Extracted page text data

____________________

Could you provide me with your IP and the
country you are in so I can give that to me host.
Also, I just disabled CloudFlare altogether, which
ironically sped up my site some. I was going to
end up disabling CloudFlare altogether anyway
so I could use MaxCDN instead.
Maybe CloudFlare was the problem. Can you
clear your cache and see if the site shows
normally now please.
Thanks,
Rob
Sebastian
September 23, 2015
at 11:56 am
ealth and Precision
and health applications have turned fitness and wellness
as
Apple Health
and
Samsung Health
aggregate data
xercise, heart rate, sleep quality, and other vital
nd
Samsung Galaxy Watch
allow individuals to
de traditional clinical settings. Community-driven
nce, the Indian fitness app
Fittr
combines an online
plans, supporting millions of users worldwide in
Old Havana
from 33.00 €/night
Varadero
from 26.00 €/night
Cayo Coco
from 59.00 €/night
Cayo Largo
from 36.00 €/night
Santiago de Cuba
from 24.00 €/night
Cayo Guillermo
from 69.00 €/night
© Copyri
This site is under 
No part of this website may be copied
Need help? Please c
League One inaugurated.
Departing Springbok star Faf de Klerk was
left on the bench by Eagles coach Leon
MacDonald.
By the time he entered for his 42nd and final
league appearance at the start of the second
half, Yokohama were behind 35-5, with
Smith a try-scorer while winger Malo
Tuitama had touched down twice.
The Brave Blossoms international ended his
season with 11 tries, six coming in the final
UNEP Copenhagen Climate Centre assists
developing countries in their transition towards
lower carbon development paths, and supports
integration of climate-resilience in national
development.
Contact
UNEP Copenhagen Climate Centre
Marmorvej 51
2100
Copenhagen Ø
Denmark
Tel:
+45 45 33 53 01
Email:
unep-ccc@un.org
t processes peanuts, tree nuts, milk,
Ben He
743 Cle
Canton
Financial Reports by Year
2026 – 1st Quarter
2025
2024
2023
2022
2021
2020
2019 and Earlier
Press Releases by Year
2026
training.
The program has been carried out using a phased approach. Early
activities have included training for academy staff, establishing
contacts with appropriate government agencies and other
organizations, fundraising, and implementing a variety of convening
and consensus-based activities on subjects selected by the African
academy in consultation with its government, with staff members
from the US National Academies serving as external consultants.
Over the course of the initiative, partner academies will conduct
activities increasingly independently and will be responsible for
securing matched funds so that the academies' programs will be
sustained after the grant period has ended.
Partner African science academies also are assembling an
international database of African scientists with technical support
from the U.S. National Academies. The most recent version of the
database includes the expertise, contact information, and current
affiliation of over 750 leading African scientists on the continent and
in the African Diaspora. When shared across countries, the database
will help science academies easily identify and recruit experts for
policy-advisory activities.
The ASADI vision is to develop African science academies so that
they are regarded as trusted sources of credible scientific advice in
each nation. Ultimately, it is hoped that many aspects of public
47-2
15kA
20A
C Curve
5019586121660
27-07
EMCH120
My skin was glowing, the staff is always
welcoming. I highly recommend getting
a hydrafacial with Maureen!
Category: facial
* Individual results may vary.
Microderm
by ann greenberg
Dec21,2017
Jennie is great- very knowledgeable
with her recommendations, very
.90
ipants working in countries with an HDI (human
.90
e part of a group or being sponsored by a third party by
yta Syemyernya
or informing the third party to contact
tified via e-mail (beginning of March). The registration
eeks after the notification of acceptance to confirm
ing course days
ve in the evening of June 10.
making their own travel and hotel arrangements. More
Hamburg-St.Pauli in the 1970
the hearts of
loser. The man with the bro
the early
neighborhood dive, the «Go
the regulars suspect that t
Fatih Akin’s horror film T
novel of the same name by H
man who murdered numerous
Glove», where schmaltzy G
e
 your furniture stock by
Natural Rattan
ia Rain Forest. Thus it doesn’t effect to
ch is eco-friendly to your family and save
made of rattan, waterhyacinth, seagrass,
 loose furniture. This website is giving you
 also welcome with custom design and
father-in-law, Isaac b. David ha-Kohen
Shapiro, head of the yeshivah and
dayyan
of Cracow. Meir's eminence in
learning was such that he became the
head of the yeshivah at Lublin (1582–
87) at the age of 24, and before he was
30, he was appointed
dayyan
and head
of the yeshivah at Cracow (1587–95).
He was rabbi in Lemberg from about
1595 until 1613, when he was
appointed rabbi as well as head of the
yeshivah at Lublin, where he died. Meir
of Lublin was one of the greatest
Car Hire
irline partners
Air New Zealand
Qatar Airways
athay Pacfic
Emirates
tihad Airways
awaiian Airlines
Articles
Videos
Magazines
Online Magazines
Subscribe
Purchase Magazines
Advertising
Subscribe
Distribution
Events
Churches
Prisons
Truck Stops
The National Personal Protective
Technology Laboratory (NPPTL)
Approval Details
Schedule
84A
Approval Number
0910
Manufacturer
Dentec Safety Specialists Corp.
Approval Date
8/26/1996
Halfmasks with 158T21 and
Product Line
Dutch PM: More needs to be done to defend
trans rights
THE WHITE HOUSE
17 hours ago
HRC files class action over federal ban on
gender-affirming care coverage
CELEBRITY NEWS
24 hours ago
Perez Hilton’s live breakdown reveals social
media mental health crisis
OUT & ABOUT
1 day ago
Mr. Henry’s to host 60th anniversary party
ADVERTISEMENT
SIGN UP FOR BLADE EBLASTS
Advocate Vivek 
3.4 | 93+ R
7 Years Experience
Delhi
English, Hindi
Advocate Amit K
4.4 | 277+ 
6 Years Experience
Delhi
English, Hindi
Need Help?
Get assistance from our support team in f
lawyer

____________________

## TASK DESCRIPTION
Please give again the lines above between the line holding "from the US" and the line holding "The ASADI vision", inclusive, exactly as they are and with nothing added.

## RESULT
from the US National Academies serving as external consultants.
Over the course of the initiative, partner academies will conduct
activities increasingly independently and will be responsible for
securing matched funds so that the academies' programs will be
sustained after the grant period has ended.
Partner African science academies also are assembling an
international database of African scientists with technical support
from the U.S. National Academies. The most recent version of the
database includes the expertise, contact information, and current
affiliation of over 750 leading African scientists on the continent and
in the African Diaspora. When shared across countries, the database
will help science academies easily identify and recruit experts for
policy-advisory activities.
The ASADI vision is to develop African science academies so that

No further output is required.